===== Фрагмент текста

В 7 часов подписал донесение. Оно состояло из трех разделов: проверка авиационного полка – кратко без оценок; проверка мотострелкового полка – подробнее, в том числе с перечислением недостатков, которые отметили проверяющие, однако с примечанием, что полк вышел в назначенный район в установленные сроки в полном составе; проверка танкового полка – подробно. Разумеется, упомянул, что проверяющие дали полку за дневные и ночные стрельбы штатным снарядом хорошую оценку. В заключение перечислил выводы, которые делает для себя округ, и сообщил, что эти вопросы будут рассмотрены на заседании Военного совета.

В 8 утра звоню в приемную министра обороны. Ответивший мне полковник Пушкарев сказал, что шифровка получена и уже в папке на столе у министра, Андрей Антонович ожидается в 8.30 – будет смотреть материалы к заседанию Политбюро ЦК. Сообщил также, что стоящий рядом генерал Сидоров шлет мне привет. Я попросил передать ему трубку и после приветствий задал вопрос:

– Надо ли мне звонить министру, если в шифровке все изложено, тем более что время у него ограниченное.

==========

Перечислите все разделы донесения, которое описано во фрагменте текста выше.

===== Перечень записей

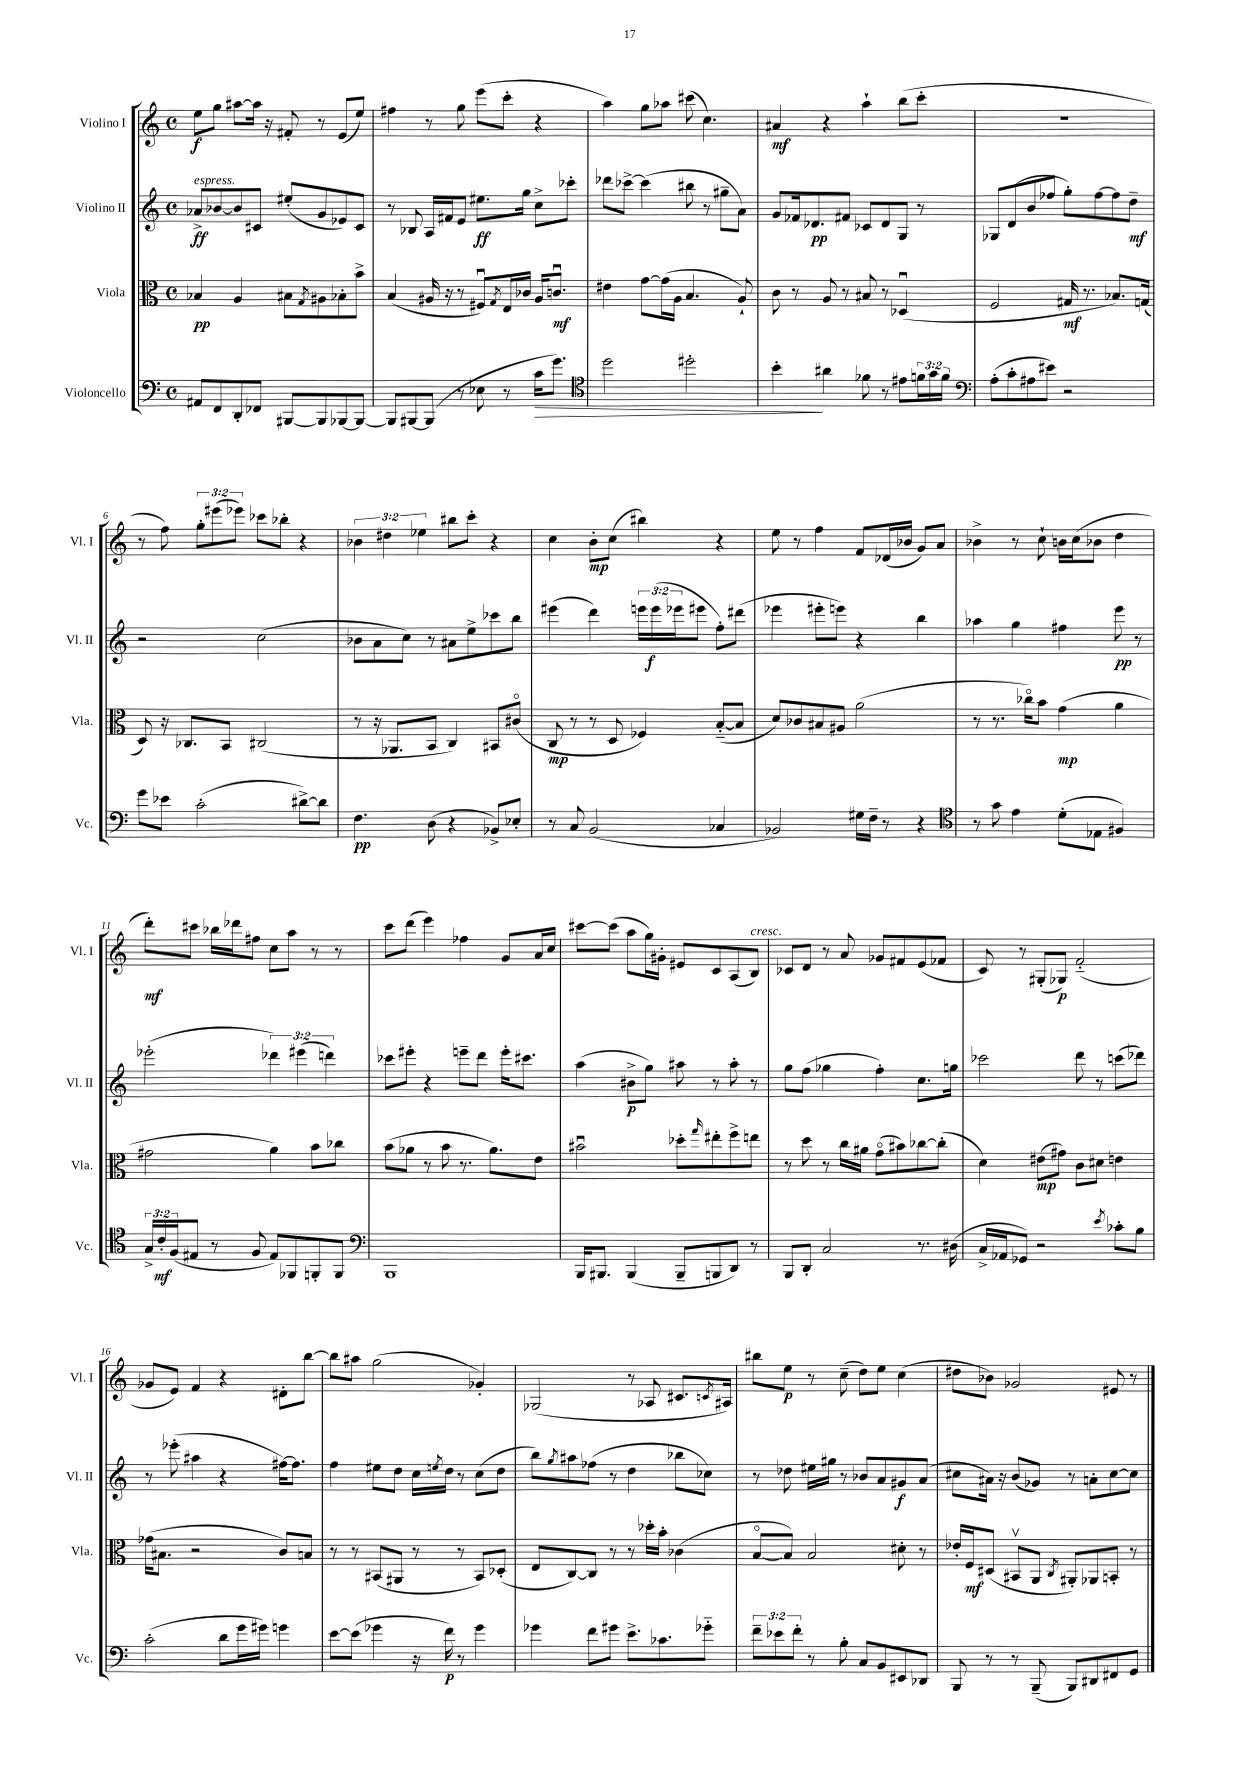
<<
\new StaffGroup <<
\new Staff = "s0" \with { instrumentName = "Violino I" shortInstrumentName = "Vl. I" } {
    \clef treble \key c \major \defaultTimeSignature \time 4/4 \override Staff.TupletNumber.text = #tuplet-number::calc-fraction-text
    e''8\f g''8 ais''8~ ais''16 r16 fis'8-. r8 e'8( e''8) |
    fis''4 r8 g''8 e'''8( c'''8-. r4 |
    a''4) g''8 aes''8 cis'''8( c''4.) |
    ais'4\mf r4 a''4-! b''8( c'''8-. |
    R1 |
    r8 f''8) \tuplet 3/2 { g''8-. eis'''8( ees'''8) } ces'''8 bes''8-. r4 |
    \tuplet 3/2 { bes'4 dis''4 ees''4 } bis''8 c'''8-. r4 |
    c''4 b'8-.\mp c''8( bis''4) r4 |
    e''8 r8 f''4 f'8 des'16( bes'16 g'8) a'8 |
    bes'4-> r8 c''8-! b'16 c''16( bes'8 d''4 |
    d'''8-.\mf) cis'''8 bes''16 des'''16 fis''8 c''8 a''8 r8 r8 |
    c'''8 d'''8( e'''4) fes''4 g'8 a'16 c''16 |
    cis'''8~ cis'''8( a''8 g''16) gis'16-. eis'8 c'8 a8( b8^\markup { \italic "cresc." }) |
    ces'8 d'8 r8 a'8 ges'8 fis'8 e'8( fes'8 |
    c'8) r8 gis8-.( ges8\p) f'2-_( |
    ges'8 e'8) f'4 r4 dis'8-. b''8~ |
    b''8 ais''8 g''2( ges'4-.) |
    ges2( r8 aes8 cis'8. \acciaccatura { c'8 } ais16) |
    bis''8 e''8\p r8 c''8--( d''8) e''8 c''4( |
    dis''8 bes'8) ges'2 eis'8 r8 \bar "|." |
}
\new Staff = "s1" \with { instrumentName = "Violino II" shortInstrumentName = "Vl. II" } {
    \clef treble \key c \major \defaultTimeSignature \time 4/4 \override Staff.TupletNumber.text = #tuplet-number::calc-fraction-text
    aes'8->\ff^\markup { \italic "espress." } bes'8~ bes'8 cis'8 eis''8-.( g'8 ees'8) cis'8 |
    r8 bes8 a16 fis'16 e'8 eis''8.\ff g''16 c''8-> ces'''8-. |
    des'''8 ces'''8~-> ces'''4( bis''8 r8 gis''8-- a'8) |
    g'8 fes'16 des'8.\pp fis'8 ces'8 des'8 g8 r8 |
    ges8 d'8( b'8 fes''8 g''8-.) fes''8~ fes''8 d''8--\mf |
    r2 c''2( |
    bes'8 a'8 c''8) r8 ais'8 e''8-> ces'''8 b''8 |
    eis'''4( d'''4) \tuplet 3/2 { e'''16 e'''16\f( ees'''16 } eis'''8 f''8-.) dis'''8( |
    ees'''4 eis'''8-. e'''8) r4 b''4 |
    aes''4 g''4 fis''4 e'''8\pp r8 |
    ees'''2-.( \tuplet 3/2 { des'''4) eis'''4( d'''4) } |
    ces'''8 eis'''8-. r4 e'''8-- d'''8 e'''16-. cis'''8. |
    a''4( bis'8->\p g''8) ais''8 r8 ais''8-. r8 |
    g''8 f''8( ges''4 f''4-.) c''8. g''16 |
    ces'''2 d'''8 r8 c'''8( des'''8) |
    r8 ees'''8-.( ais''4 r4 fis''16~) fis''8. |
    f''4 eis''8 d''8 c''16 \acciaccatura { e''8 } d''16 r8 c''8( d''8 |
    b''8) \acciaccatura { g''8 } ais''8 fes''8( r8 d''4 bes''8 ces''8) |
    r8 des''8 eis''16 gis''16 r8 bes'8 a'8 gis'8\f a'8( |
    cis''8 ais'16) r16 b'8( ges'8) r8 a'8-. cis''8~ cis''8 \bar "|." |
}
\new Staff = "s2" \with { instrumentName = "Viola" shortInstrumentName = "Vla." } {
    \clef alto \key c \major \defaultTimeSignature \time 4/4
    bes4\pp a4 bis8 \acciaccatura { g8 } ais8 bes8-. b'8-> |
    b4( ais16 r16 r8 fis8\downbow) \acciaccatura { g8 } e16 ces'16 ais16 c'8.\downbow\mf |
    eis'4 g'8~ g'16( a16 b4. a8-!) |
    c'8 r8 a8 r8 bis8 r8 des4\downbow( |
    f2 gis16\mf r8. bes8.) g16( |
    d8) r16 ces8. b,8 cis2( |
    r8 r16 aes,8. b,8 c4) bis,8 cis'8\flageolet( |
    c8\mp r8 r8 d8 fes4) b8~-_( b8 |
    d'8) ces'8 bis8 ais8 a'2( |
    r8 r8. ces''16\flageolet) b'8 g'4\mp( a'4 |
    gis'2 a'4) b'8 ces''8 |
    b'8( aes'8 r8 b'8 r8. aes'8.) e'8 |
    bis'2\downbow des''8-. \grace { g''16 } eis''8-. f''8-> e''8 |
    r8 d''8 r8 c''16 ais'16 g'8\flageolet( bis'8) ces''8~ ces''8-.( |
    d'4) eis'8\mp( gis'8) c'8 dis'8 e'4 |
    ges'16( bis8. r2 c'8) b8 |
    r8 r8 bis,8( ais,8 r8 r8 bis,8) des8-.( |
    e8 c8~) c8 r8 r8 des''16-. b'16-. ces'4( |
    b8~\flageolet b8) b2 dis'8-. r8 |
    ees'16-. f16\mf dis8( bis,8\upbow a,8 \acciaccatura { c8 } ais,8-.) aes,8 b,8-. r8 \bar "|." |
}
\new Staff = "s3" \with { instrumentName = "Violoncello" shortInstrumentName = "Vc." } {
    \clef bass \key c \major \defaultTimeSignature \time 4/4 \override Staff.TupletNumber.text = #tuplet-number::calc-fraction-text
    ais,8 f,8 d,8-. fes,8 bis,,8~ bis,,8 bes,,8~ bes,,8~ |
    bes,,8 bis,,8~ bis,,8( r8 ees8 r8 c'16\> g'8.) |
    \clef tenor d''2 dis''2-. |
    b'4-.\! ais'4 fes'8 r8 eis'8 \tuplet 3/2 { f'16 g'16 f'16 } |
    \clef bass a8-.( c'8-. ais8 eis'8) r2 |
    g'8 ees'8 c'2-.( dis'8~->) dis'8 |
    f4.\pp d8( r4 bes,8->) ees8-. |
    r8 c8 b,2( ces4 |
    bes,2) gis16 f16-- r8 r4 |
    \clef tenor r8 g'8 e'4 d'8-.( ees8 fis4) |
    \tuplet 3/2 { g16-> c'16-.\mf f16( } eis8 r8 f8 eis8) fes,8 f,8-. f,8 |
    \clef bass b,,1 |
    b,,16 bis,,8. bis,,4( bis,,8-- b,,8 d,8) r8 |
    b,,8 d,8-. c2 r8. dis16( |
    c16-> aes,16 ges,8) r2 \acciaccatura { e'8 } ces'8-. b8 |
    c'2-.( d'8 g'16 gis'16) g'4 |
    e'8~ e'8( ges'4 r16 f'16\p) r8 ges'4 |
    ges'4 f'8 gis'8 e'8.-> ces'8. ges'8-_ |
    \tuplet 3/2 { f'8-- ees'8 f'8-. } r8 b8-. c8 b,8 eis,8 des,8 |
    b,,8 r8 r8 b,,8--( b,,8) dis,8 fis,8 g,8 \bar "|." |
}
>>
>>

==========

### Ответ к заданию
- проверка авиационного полка
- проверка мотострелкового полка
- проверка танкового полка